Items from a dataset
- - - - -

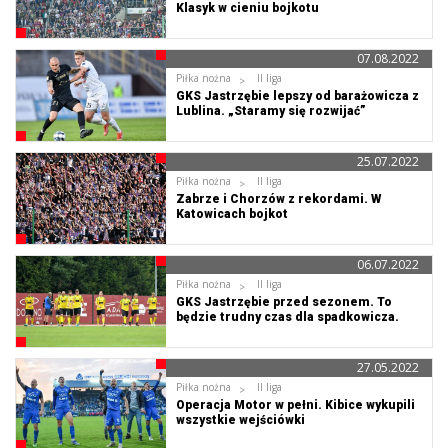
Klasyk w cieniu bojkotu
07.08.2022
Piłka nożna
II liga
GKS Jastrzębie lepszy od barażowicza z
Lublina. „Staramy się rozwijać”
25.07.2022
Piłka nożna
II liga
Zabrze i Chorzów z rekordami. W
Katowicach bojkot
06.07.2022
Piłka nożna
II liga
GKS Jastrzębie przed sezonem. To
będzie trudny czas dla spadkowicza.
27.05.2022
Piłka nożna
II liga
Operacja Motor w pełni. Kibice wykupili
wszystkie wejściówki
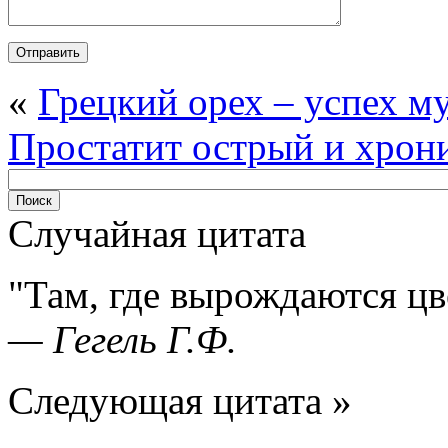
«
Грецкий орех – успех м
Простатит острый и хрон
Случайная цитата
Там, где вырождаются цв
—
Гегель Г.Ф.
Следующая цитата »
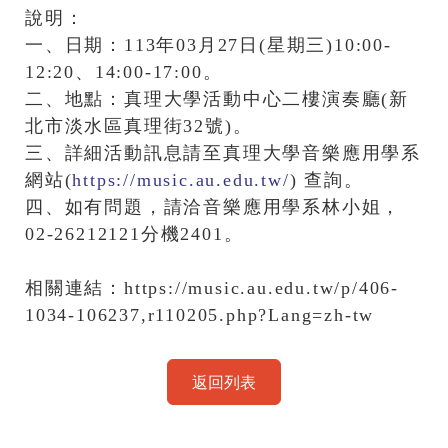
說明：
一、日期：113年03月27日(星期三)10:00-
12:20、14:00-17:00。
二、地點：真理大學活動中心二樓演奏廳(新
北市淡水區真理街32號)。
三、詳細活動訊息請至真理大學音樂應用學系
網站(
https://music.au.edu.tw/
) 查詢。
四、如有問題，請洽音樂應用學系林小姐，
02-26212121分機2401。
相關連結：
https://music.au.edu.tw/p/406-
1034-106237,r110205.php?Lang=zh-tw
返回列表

- - - - -

**Task brief:** The copy should begin at the line containing "Там, где вырождаются цв" and end at the last line of the data above; please restate those lines word for word without the pictures.

**Solution below:**
Там, где вырождаются цв
—
Гегель Г.Ф.
Следующая цитата »
說明：
一、日期：113年03月27日(星期三)10:00-
12:20、14:00-17:00。
二、地點：真理大學活動中心二樓演奏廳(新
北市淡水區真理街32號)。
三、詳細活動訊息請至真理大學音樂應用學系
網站(
https://music.au.edu.tw/
) 查詢。
四、如有問題，請洽音樂應用學系林小姐，
02-26212121分機2401。
相關連結：
https://music.au.edu.tw/p/406-
1034-106237,r110205.php?Lang=zh-tw
返回列表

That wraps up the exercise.